The government engineer tried to speak. The General interrupted, saying it was the farmers he had come to hear.
He spoke again about the difficulties in putting up the price – exports mustn’t be endangered. Perhaps a rise of twenty cents . . . ? And he began to haggle over the cents. All the same there was amusement in his eyes. He was teasing them.
The peasants soon began to see what he was up to, and now they argued with half smiles and disputed with cracks of humour, till suddenly the General gave way. Then there was laughter and clapping. They had got the price which they had asked for. This was important, but above all the rest they had had a lot of fun. The meeting broke up gaily.
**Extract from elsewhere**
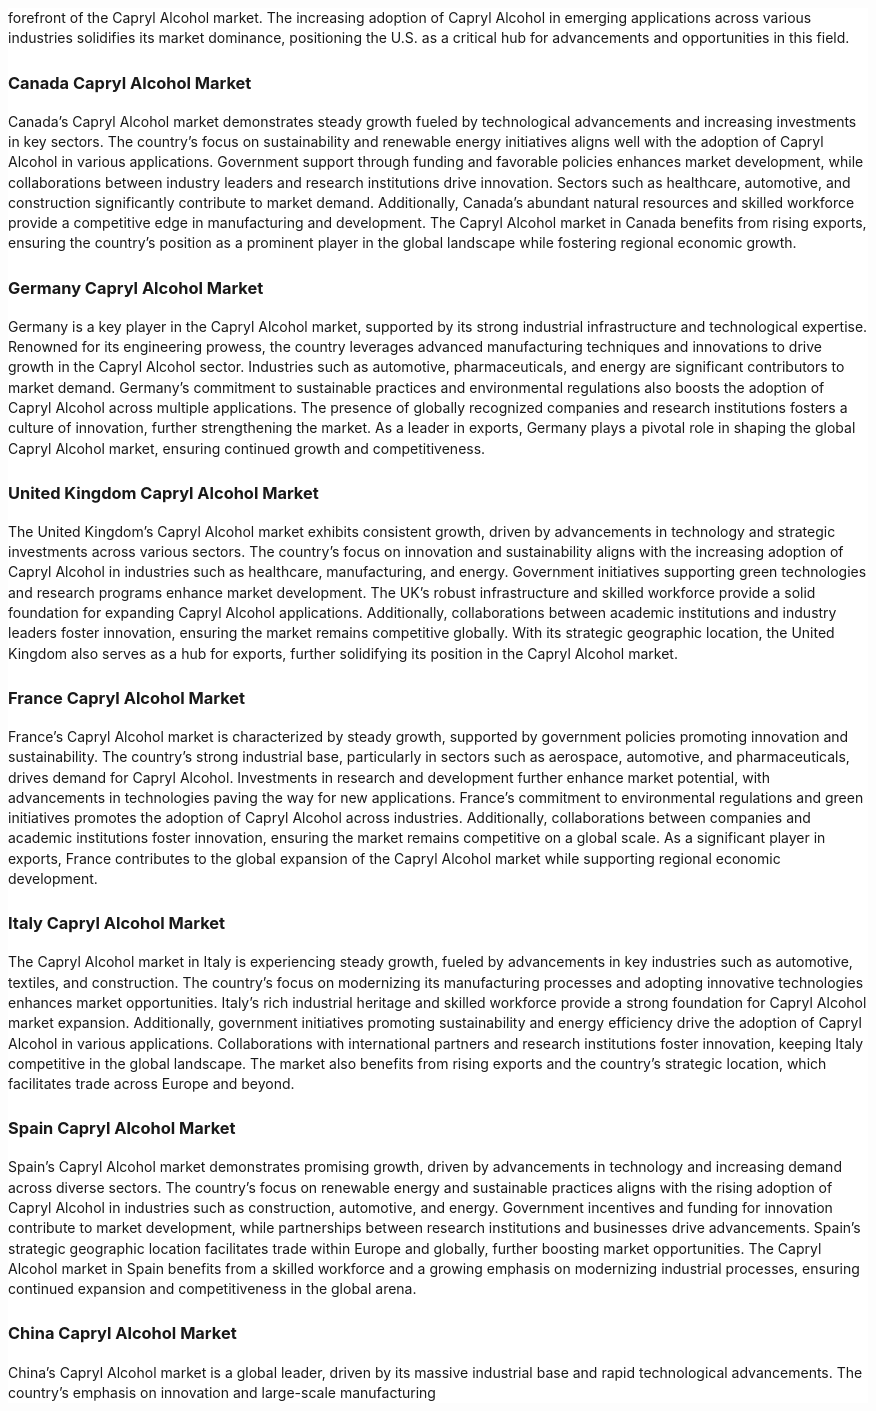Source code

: forefront of the Capryl Alcohol market. The increasing adoption of Capryl Alcohol in emerging applications across various industries solidifies its market dominance, positioning the U.S. as a critical hub for advancements and opportunities in this field.</p><h3>Canada Capryl Alcohol Market</h3><p>Canada&rsquo;s Capryl Alcohol market demonstrates steady growth fueled by technological advancements and increasing investments in key sectors. The country&rsquo;s focus on sustainability and renewable energy initiatives aligns well with the adoption of Capryl Alcohol in various applications. Government support through funding and favorable policies enhances market development, while collaborations between industry leaders and research institutions drive innovation. Sectors such as healthcare, automotive, and construction significantly contribute to market demand. Additionally, Canada&rsquo;s abundant natural resources and skilled workforce provide a competitive edge in manufacturing and development. The Capryl Alcohol market in Canada benefits from rising exports, ensuring the country&rsquo;s position as a prominent player in the global landscape while fostering regional economic growth.</p><h3>Germany Capryl Alcohol Market</h3><p>Germany is a key player in the Capryl Alcohol market, supported by its strong industrial infrastructure and technological expertise. Renowned for its engineering prowess, the country leverages advanced manufacturing techniques and innovations to drive growth in the Capryl Alcohol sector. Industries such as automotive, pharmaceuticals, and energy are significant contributors to market demand. Germany&rsquo;s commitment to sustainable practices and environmental regulations also boosts the adoption of Capryl Alcohol across multiple applications. The presence of globally recognized companies and research institutions fosters a culture of innovation, further strengthening the market. As a leader in exports, Germany plays a pivotal role in shaping the global Capryl Alcohol market, ensuring continued growth and competitiveness.</p><h3>United Kingdom Capryl Alcohol Market</h3><p>The United Kingdom&rsquo;s Capryl Alcohol market exhibits consistent growth, driven by advancements in technology and strategic investments across various sectors. The country&rsquo;s focus on innovation and sustainability aligns with the increasing adoption of Capryl Alcohol in industries such as healthcare, manufacturing, and energy. Government initiatives supporting green technologies and research programs enhance market development. The UK&rsquo;s robust infrastructure and skilled workforce provide a solid foundation for expanding Capryl Alcohol applications. Additionally, collaborations between academic institutions and industry leaders foster innovation, ensuring the market remains competitive globally. With its strategic geographic location, the United Kingdom also serves as a hub for exports, further solidifying its position in the Capryl Alcohol market.</p><h3>France Capryl Alcohol Market</h3><p>France&rsquo;s Capryl Alcohol market is characterized by steady growth, supported by government policies promoting innovation and sustainability. The country&rsquo;s strong industrial base, particularly in sectors such as aerospace, automotive, and pharmaceuticals, drives demand for Capryl Alcohol. Investments in research and development further enhance market potential, with advancements in technologies paving the way for new applications. France&rsquo;s commitment to environmental regulations and green initiatives promotes the adoption of Capryl Alcohol across industries. Additionally, collaborations between companies and academic institutions foster innovation, ensuring the market remains competitive on a global scale. As a significant player in exports, France contributes to the global expansion of the Capryl Alcohol market while supporting regional economic development.</p><h3>Italy Capryl Alcohol Market</h3><p>The Capryl Alcohol market in Italy is experiencing steady growth, fueled by advancements in key industries such as automotive, textiles, and construction. The country&rsquo;s focus on modernizing its manufacturing processes and adopting innovative technologies enhances market opportunities. Italy&rsquo;s rich industrial heritage and skilled workforce provide a strong foundation for Capryl Alcohol market expansion. Additionally, government initiatives promoting sustainability and energy efficiency drive the adoption of Capryl Alcohol in various applications. Collaborations with international partners and research institutions foster innovation, keeping Italy competitive in the global landscape. The market also benefits from rising exports and the country&rsquo;s strategic location, which facilitates trade across Europe and beyond.</p><h3>Spain Capryl Alcohol Market</h3><p>Spain&rsquo;s Capryl Alcohol market demonstrates promising growth, driven by advancements in technology and increasing demand across diverse sectors. The country&rsquo;s focus on renewable energy and sustainable practices aligns with the rising adoption of Capryl Alcohol in industries such as construction, automotive, and energy. Government incentives and funding for innovation contribute to market development, while partnerships between research institutions and businesses drive advancements. Spain&rsquo;s strategic geographic location facilitates trade within Europe and globally, further boosting market opportunities. The Capryl Alcohol market in Spain benefits from a skilled workforce and a growing emphasis on modernizing industrial processes, ensuring continued expansion and competitiveness in the global arena.</p><h3>China Capryl Alcohol Market</h3><p>China&rsquo;s Capryl Alcohol market is a global leader, driven by its massive industrial base and rapid technological advancements. The country&rsquo;s emphasis on innovation and large-scale manufacturing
What followed was not so amusing – a dull lunch at a landowner’s house with a lot of boring women who clustered around the General where he lay in his inevitable hammock and we were served with almost uneatable pieces of pork and quite uneatable yucca (which I now realized was what I called cassava) with only a choice of water or Pepsi to drink. Oh, for a whisky or a glass of rum, but this was not a Sunday. Even the General drank water. I was at my wits’ end until Chuchu, who was standing guard at the door, caught my eye and winked. I went outside. He had found me a drink in a room out of sight of the party.
After the plane had deposited the General at Rio Hato Chuchu and I drove back to Panama. We stopped at the Haunted House and had a drink in the bar next door, for Chuchu seemed in my company to be developing the European habit of drinking all days of the week.